Supplied information ▸
-*-*-

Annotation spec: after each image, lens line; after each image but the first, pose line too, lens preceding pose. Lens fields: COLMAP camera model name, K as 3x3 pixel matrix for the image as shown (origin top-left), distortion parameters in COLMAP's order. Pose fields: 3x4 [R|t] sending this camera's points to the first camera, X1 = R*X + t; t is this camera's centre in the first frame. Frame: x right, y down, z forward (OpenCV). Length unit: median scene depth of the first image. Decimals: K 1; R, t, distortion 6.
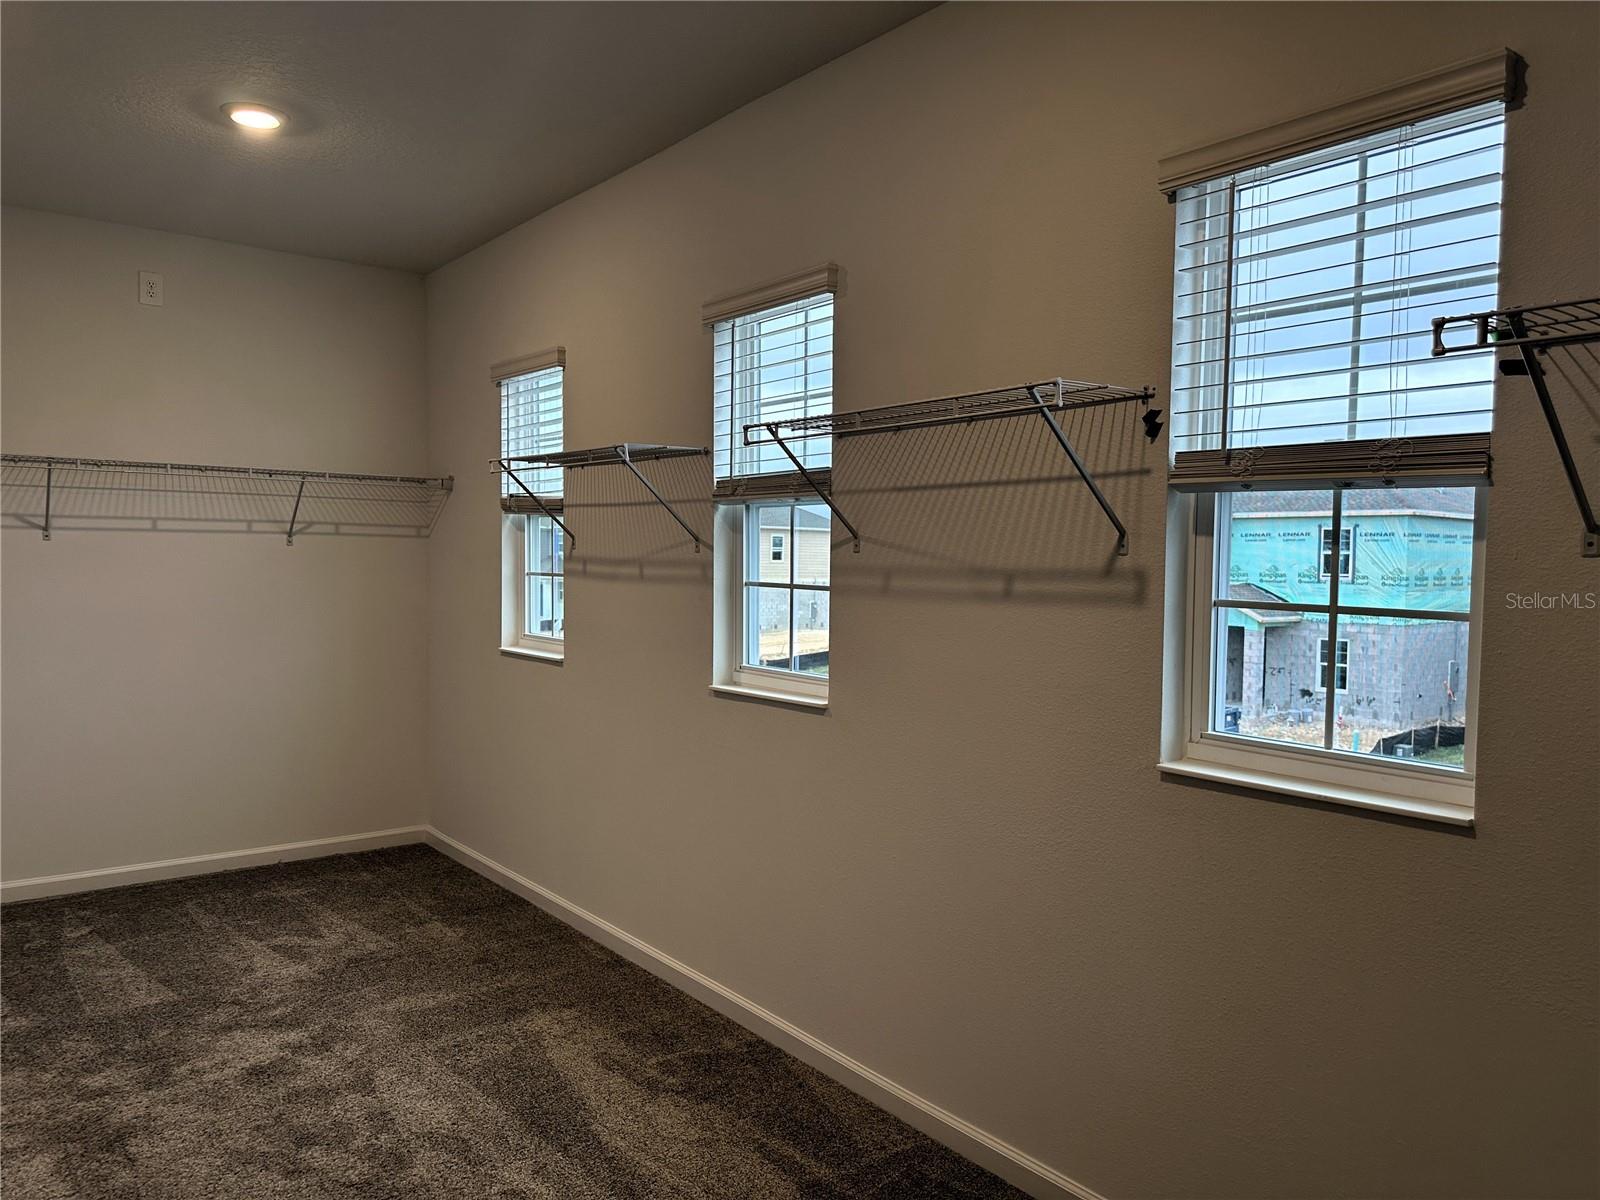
lens RADIAL K [[1130.7, 0, 807.3], [0, 1130.7, 597.5], [0, 0, 1]] dist [0.037295, -0.056946]
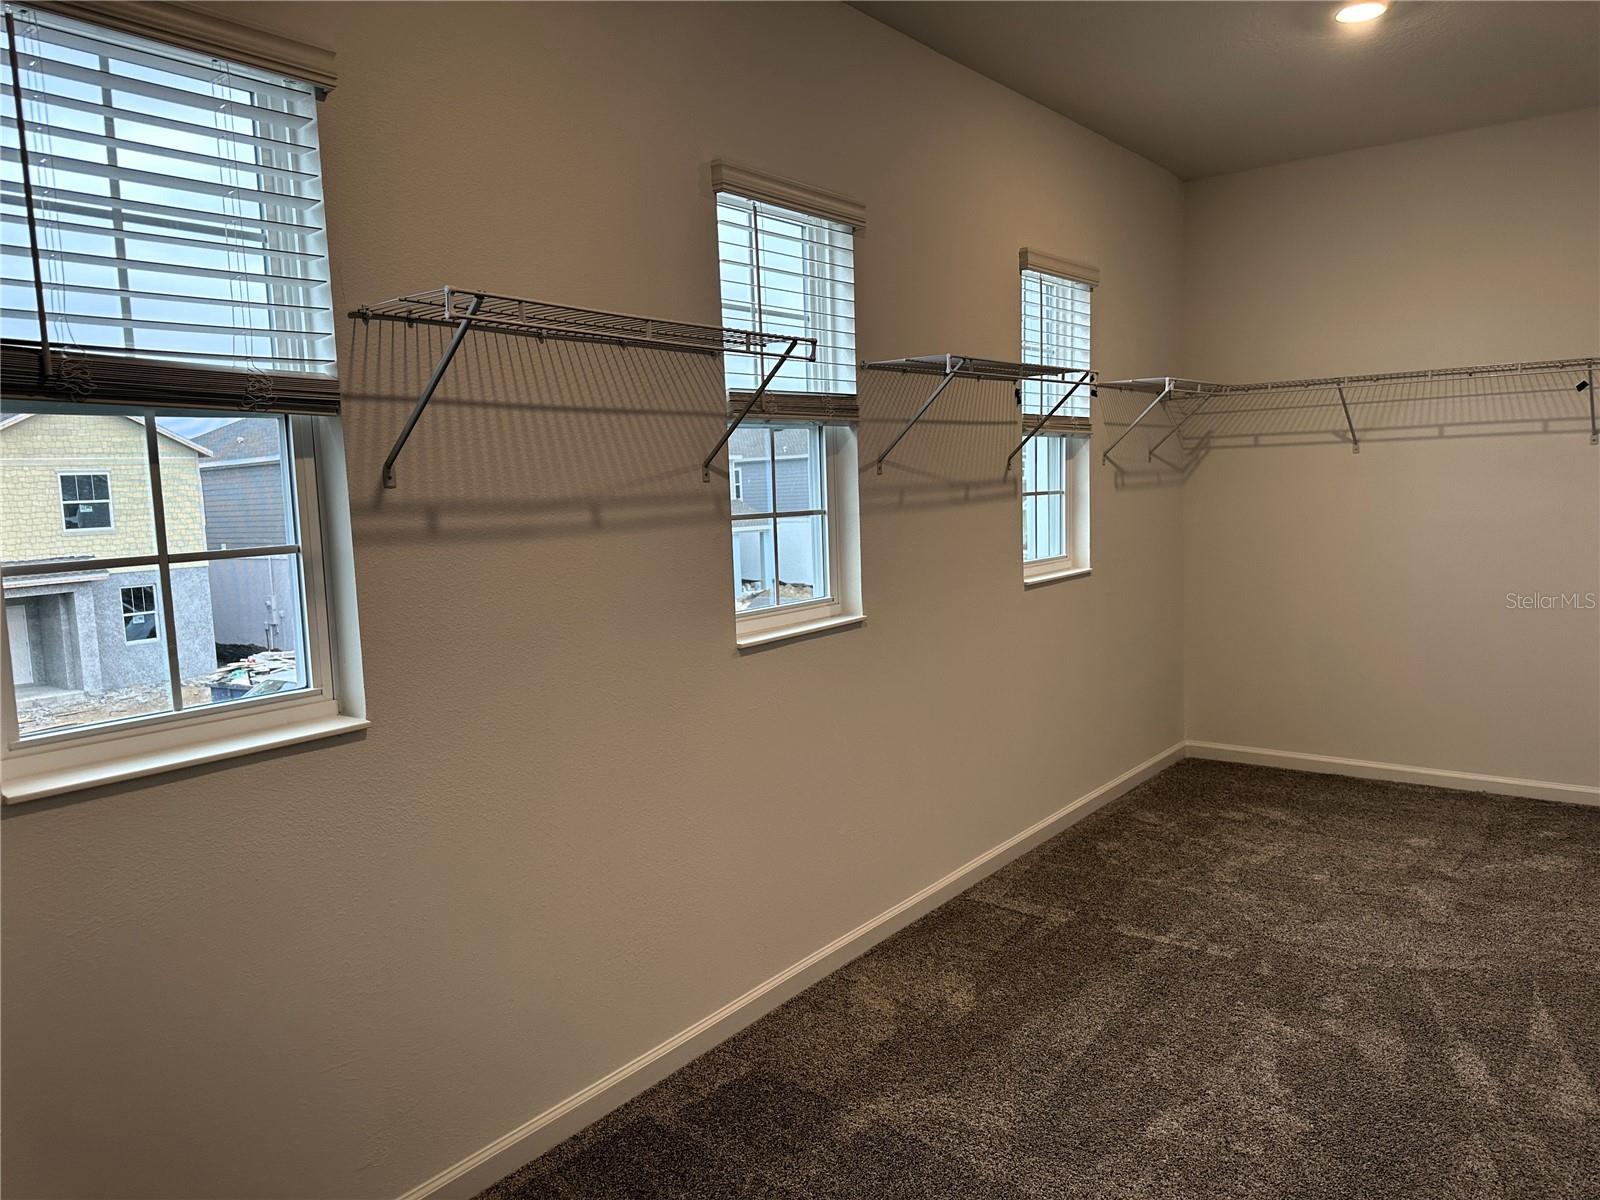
lens RADIAL K [[1130.7, 0, 810.4], [0, 1130.7, 606.5], [0, 0, 1]] dist [0.037295, -0.056946]
pose [[-0.251063, -0.112196, 0.961446, -1.044164], [0.069050, 0.988654, 0.133402, -0.064762], [-0.965505, 0.099881, -0.240467, 1.348768]]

-*-*-

Work instruction ▸ Please transcribe every line of the data above character for character, omitting the pictures.

Result ▸
Annotation spec: after each image, lens line; after each image but the first, pose line too, lens preceding pose. Lens fields: COLMAP camera model name, K as 3x3 pixel matrix for the image as shown (origin top-left), distortion parameters in COLMAP's order. Pose fields: 3x4 [R|t] sending this camera's points to the first camera, X1 = R*X + t; t is this camera's centre in the first frame. Frame: x right, y down, z forward (OpenCV). Length unit: median scene depth of the first image. Decimals: K 1; R, t, distortion 6.
lens RADIAL K [[1130.7, 0, 807.3], [0, 1130.7, 597.5], [0, 0, 1]] dist [0.037295, -0.056946]
lens RADIAL K [[1130.7, 0, 810.4], [0, 1130.7, 606.5], [0, 0, 1]] dist [0.037295, -0.056946]
pose [[-0.251063, -0.112196, 0.961446, -1.044164], [0.069050, 0.988654, 0.133402, -0.064762], [-0.965505, 0.099881, -0.240467, 1.348768]]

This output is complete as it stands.